Ultra-Verarbeitete Lebensmittel: Ein globales Gesundheitsdilemma
Ultra-verarbeitete Lebensmittel wie Tiefkühlpizzen oder gesüßte Joghurts sind nicht nur fester Bestandteil der modernen Ernährung, sondern auch ein wachsendes Problem für die globale Gesundheit. Eine umfassende Analyse von Wissenschaftlern unter der Leitung von Phillip Baker von der Universität Sydney zeigt, dass diese stark verarbeiteten Produkte einen signifikanten Beitrag zur weltweiten Zunahme ernährungsbedingter Krankheiten wie Fettleibigkeit, Diabetes und psychischen Störungen leisten. Baker fordert eine koordinierte internationale Antwort ähnlich den Anstrengungen gegen die Tabakindustrie.
Die sogenannte Nova-Klassifikation definiert Ultra-verarbeitete Lebensmittel als Produkte, die aus kostengünstigen Rohstoffen und zahlreichen Zusatzstoffen bestehen, schnell konsumierbar und oft attraktiv verpackt sind. Trotz mancher Stimmen, die die Kategorisierung hinterfragen, schauen die Forscher auf das generelle Ernährungsmuster, das durch den steigenden Konsum solcher Produkte geprägt wird.
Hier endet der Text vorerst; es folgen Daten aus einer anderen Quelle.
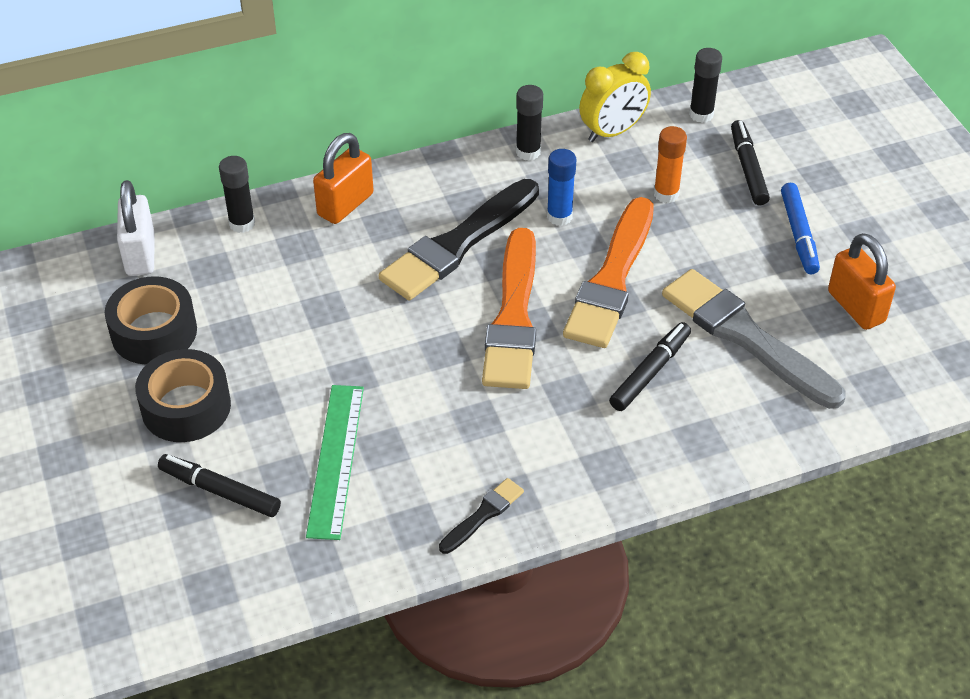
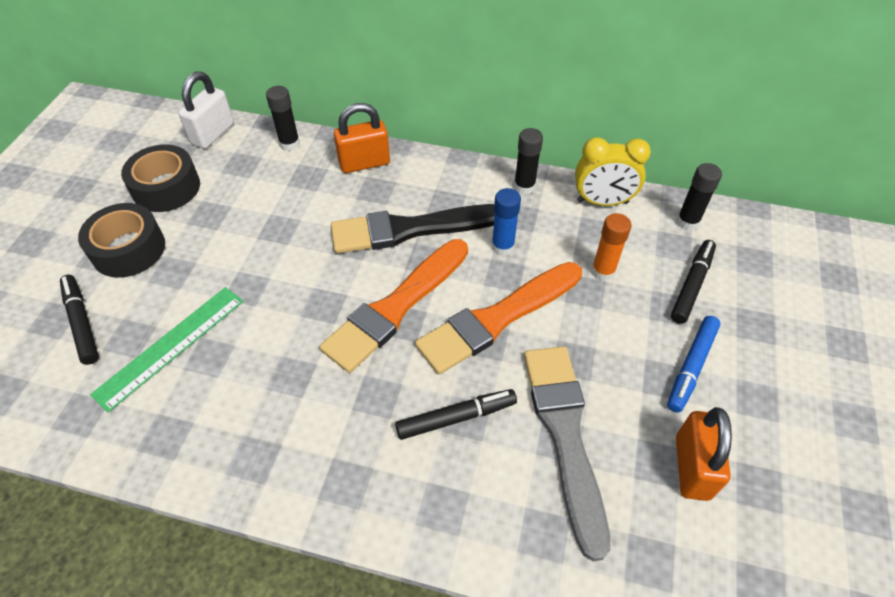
camera: 35 degrees right, 5 degrees up
(483, 515) = (217, 461): black brush -> none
Mit einem Umsatz von 1,9 Billionen US-Dollar im Jahr 2023 ist dieser Sektor der rentabelste der globalen Nahrungsmittelindustrie.
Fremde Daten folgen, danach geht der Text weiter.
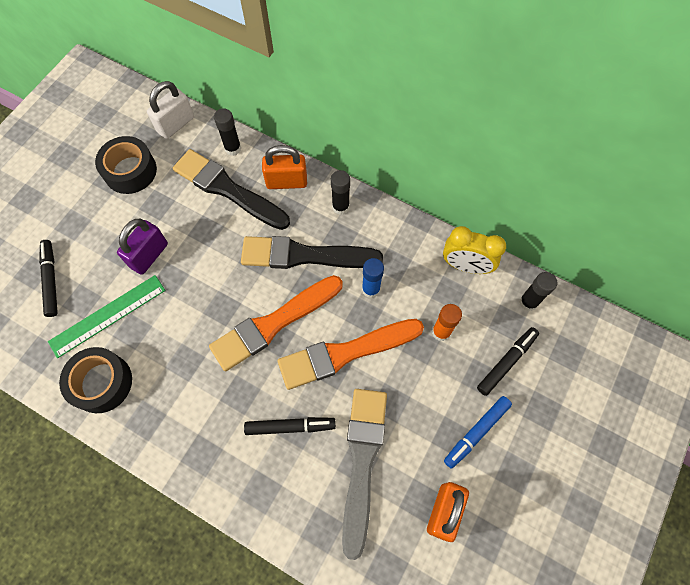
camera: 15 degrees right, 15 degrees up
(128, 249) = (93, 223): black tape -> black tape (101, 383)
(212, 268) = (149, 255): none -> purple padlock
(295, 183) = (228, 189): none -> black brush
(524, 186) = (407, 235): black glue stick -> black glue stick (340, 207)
In einkommensstarken Ländern wie den USA und Großbritannien machen hochverarbeitete Lebensmittel bereits bis zur Hälfte der täglichen Kalorienzufuhr aus. Auch in Deutschland schlägt sich der Trend nieder: Die Hälfte der dort angebotenen Supermarktprodukte gehört in diese Kategorie, erklärt der Experte Mathias Fasshauer. Der Gesundheitsökonom Peter von Philipsborn hebt hervor, dass der Verzehr weniger gesunder Produkte in Deutschland bereits jetzt über dem empfohlenen Wert liegt.
Ernährungsexperte Carlos Monteiro betont, dass mächtige Konzerne aggressive Verkaufsstrategien anwenden, um diese Produkte zu bewerben, während ihre niedrigen Preise sie für viele Menschen zur einzigen verfügbaren Option machen. Studien belegen den Zusammenhang zwischen einem hohen Konsum ultra-verarbeiteter Lebensmittel und der Zunahme chronischer Krankheiten, erinnert der Fachjournalist von Philipsborn, und sieht hier Parallelen zu den hohen Gesundheitskosten in Deutschland.
Um diese Entwicklung zu stoppen, fordern Experten wie Karen Hofman von der University of the Witwatersrand umfassende politische Maßnahmen, einschließlich Besteuerungen und Werbeverboten für ungesunde Lebensmittel. Dies könnte helfen, gesündere Alternativen verfügbarer zu machen und das Ungleichgewicht, das viele Menschen in wirtschaftlich schwachen Lagen trifft, zu bekämpfen. Doch die mächtige UPF-Industrie arbeitet gegen solche Regulierungsbemühungen und beeinflusst die öffentliche und politische Meinung durch weltweit vernetzte Lobbyarbeit.
Es zeichnen sich erste Schritte zu einer globalen Reaktion ab, doch es bleibt viel zu tun. Die Einschätzung lautet: Es wird ein langfristiger Prozess sein, der noch ganz am Anfang steht, ähnlich der Rauchfrei-Bewegung der vergangenen Jahrzehnte.